BAGIAN TEKS ->
--

Target utama pembangunan berkelanjutan adalah usaha untuk meningkatkan taraf hidup manusia sehingga kemiskinan dan dapat ditekan karena Kemiskinan adalah kendala utama dunia. Kemiskinan tidak hanya akan mengurangi akses masyarakat untuk mendapatkan sumber-sumber penghidupannya, namun kemiskinan juga akan meningkatkan kerawanan sosial.

Kemiskinan di sini tidak hanya mencakup dimensi kesempatan ekonomi, tetapi juga kemampuan untuk pengelolaan dan pemberdayaan. Salah satu usulan utama adalah meningkatkan pertumbuhan ekonomi sebagai usaha lepas dari keterbatasan kesempatan ekonomi dengan tetap mengedepankan.

Kemudian dalam pertemuan Johanesburg 2002 keberlanjutan dimaksudkan sebagai kapasitas penampung dari ekosistem untuk mengasimilasikan pemborosan agar tidak sampai berkelebihan. Artinya ada usaha untuk mengefisiensikan pemborosan terhadap pemanfaatan sumberdaya yang tersedia dengan menyesuaikan dengan kemampuan pada setiap generasi. Keberlanjutan sendiri dapat dilihat dalam beberapa dimensi: manusia (human), sosial (social), lingkungan (environment), dan ekonomi (economic).

Keberlanjutan manusia (human sustainability) secara umum diartikan sebagai pemeliharaan terhadap modal individual (kesehatan, pendidikan, keterampilan, pengetahuan, kepemimpinan dan akses terhadap jasa modal manusia). Keberlanjutan sosial diartikan sebagai modal sosial, biaya untuk kebersamaan dan fasilitas kerjasama. (kekuatan masyarakat sipil termasuk di dalamnya pemerintah, kerjasama antar pertukaran, toleransi, etika, pertemanan, kejujuran) yang direfleksikan pada aturan, hukum dan disiplin dan menghindari marginalisasi suatu komunitas. Keberlanjutan lingkungan hidup diartikan sebagai sesuatu yang dibutuhkan oleh manusia dan kepedulian sosial sebagai wadah untuk belajar, tinggal dan hidup dan mampu menjamin kebutuhan yang dapat dipenuhi bagi generasi masa depan. Keberlanjutan ekonomi diartikan sebagai penggunaan modal secara efisien dan menjamin produktivitas investasi dan pertumbuhan yang wajar dari seluruh sektor.

--

TUGAS LATIHAN ->
[1] Berdasarkan teks tentang pembangunan berkelanjutan, jelaskan mengapa kemiskinan perlu ditekan. Jawab dalam satu sampai tiga kalimat.
[2] Dalam dimensi apa saja keberlanjutan dapat dilihat menurut teks tentang pembangunan berkelanjutan?

CUPLIKAN DATA ->
--

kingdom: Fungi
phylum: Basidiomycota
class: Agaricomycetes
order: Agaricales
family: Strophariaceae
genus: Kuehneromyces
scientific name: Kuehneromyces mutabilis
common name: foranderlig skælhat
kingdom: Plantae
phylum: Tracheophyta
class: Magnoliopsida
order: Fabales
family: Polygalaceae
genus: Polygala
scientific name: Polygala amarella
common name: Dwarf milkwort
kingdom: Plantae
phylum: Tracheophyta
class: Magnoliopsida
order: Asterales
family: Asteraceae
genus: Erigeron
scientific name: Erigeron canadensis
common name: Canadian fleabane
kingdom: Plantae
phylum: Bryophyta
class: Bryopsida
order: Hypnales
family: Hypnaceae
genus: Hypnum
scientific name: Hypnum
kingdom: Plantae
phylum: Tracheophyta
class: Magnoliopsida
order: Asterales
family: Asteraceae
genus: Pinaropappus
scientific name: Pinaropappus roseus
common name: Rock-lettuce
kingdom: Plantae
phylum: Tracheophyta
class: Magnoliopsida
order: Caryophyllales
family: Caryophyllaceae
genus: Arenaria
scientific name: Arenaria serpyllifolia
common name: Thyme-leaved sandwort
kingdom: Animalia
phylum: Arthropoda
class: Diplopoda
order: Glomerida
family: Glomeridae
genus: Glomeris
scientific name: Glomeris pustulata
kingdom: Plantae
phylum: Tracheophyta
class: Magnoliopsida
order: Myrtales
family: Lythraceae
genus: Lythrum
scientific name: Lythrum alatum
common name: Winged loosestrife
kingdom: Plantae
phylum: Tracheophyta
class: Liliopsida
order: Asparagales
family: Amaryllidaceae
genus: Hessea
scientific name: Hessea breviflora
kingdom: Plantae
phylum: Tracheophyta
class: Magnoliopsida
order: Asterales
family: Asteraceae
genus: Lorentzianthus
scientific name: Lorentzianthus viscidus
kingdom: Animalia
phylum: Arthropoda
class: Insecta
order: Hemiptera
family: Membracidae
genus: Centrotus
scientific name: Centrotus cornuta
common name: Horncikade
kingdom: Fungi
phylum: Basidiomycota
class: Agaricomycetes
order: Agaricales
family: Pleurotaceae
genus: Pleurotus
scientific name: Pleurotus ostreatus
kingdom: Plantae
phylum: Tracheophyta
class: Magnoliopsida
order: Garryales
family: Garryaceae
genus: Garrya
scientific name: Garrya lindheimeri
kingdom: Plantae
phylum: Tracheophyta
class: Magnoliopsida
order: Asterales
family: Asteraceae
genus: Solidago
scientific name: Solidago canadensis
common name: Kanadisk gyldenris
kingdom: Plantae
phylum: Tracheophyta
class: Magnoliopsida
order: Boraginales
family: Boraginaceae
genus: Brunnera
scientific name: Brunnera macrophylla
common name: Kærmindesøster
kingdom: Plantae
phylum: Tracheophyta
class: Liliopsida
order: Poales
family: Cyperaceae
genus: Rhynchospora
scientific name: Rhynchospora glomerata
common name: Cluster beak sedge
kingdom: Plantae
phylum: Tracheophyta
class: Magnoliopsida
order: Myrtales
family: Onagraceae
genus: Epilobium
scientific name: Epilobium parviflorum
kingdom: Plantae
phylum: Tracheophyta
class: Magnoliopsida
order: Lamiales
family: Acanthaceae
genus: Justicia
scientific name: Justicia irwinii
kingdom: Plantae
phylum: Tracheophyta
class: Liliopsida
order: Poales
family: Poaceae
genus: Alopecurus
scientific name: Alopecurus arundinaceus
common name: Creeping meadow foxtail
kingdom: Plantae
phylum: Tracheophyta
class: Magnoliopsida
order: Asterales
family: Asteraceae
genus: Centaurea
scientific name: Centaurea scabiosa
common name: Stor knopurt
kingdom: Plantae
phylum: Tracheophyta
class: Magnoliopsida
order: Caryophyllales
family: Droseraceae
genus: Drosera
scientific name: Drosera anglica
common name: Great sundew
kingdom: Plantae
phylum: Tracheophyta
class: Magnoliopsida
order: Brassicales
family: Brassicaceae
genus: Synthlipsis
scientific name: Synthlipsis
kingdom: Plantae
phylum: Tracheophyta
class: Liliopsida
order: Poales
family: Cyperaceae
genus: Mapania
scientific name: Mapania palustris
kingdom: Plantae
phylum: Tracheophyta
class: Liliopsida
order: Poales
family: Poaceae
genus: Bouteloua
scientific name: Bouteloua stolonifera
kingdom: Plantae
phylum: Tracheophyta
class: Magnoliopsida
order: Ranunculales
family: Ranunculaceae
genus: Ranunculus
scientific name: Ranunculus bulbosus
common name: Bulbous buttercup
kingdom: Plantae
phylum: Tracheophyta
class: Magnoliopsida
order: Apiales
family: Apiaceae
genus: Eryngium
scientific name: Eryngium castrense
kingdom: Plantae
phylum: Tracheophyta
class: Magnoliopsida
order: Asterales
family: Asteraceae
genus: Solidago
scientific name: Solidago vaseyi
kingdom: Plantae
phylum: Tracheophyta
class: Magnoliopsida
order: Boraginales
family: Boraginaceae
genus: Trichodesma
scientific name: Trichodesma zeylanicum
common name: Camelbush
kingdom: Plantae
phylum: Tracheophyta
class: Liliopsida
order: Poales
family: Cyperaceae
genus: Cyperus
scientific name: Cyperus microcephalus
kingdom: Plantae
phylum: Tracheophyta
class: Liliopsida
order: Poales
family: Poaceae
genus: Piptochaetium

--

HASIL LATIHAN ->
[1] Kemiskinan perlu ditekan karena merupakan kendala utama dunia. Kemiskinan mengurangi akses masyarakat untuk mendapatkan sumber-sumber penghidupannya. Selain itu, kemiskinan juga meningkatkan kerawanan sosial.

[2] Keberlanjutan dapat dilihat dalam dimensi manusia, sosial, lingkungan, dan ekonomi.